**Requirement 1:** In the records, recast the lines from the line with "scientific name: Restio rottboellioides" up to and including the line with "genus: Agaricus" as a Markdown table with the columns No. and Record Line. Give each line its own numbered row and leave out any blank lines.

**Page excerpt:**
Thanks man that is a great breakdown of the products. I thought about running the anabolic pump with the powerfull but I am carb cycling right now (currently cutting, with a high, low, then no carb rotation) and I here that AP needs tons of carbs to become effective. Seems as though I would only benefit from the AP two days out of the week (my high carb days). Is my understanding of the product correct? I thought about using it when I decide to lean bulk. Powerfull seems like it would work well for me. I need something to up my natty test (still a little low from my cycle 2 months ago and yes I did do proper PCT) and give me that "pump" feeling while I am shedding away the fat right now. What do you think?

----------


## Flex-Appeal

im checking back in, and i would like to say i like this powerfull product. i am noticing the pumps are CRAZY with Powerfull and No-Xplode!

----------


## Flex-Appeal

helps me sleep great as well! which is very important for muscle growth

----------


## EasyE

I think you will like it. I just take one 15 min before any meal that has carbs in it and I get good results. I found one needed to load up a bit for a week or so taking one with every meal and eating lots of complex carbs. Once that phase was through it was real great. Pslin is worth every penny if you have the cash on hand. I used to take one and then have a weight gain shake with oatmeal and some fruit about 1.5 2hrs before a work out and I found the pumps were 2x as good as no-xpolde.. 

Powerfull= good sex drive and great sleep and good pumps. A good thing to run after a cycle I would think..

----------


## M302_Imola

Thanks guys just ordered a couple bottles of powerfull. Can't wait for it to arrive!

----------

**Data supplied:**

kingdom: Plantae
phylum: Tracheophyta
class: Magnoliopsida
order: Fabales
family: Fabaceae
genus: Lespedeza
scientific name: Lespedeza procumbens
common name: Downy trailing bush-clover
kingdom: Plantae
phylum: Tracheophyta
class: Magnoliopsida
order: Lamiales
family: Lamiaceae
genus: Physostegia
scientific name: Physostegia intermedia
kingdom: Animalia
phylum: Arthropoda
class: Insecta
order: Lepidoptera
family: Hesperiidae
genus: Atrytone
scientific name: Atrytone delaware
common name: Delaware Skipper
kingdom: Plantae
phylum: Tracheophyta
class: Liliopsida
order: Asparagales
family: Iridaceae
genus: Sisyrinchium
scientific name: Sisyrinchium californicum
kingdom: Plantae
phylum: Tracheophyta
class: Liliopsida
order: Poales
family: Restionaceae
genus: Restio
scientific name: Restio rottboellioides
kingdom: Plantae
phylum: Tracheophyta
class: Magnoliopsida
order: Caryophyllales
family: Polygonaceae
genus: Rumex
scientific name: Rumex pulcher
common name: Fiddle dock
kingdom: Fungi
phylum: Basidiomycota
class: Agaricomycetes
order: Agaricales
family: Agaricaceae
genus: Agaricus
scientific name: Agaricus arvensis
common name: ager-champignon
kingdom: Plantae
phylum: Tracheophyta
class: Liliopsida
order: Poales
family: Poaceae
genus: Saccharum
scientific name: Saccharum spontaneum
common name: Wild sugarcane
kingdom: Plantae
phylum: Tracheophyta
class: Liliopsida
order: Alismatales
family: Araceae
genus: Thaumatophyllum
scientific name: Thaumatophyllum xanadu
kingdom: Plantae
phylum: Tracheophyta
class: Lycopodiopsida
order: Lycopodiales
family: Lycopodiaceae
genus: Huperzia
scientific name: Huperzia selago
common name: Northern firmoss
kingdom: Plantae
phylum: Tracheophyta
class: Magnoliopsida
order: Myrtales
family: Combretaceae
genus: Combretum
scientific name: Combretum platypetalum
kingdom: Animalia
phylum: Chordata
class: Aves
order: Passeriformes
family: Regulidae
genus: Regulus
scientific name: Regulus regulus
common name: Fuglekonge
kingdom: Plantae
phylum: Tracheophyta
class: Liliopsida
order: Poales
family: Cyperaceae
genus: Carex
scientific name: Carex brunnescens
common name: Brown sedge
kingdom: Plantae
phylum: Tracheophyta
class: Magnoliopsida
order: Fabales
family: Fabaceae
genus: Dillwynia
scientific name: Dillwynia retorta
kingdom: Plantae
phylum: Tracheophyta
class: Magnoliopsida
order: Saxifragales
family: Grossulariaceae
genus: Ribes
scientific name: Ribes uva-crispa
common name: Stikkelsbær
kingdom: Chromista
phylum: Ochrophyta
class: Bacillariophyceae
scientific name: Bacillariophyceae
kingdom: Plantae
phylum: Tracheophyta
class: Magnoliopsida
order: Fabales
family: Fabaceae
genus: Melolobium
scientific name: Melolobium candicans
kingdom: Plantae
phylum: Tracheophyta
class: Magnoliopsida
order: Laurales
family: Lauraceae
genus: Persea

**Requirement 2:** Give again the part of the forum thread from "I think you" up to and including "it to arrive!".

**Correct output 1:**
| No. | Record Line |
|---|---|
| 1 | scientific name: Restio rottboellioides |
| 2 | kingdom: Plantae |
| 3 | phylum: Tracheophyta |
| 4 | class: Magnoliopsida |
| 5 | order: Caryophyllales |
| 6 | family: Polygonaceae |
| 7 | genus: Rumex |
| 8 | scientific name: Rumex pulcher |
| 9 | common name: Fiddle dock |
| 10 | kingdom: Fungi |
| 11 | phylum: Basidiomycota |
| 12 | class: Agaricomycetes |
| 13 | order: Agaricales |
| 14 | family: Agaricaceae |
| 15 | genus: Agaricus |

**Correct output 2:**
I think you will like it. I just take one 15 min before any meal that has carbs in it and I get good results. I found one needed to load up a bit for a week or so taking one with every meal and eating lots of complex carbs. Once that phase was through it was real great. Pslin is worth every penny if you have the cash on hand. I used to take one and then have a weight gain shake with oatmeal and some fruit about 1.5 2hrs before a work out and I found the pumps were 2x as good as no-xpolde.. 

Powerfull= good sex drive and great sleep and good pumps. A good thing to run after a cycle I would think..

----------


## M302_Imola

Thanks guys just ordered a couple bottles of powerfull. Can't wait for it to arrive!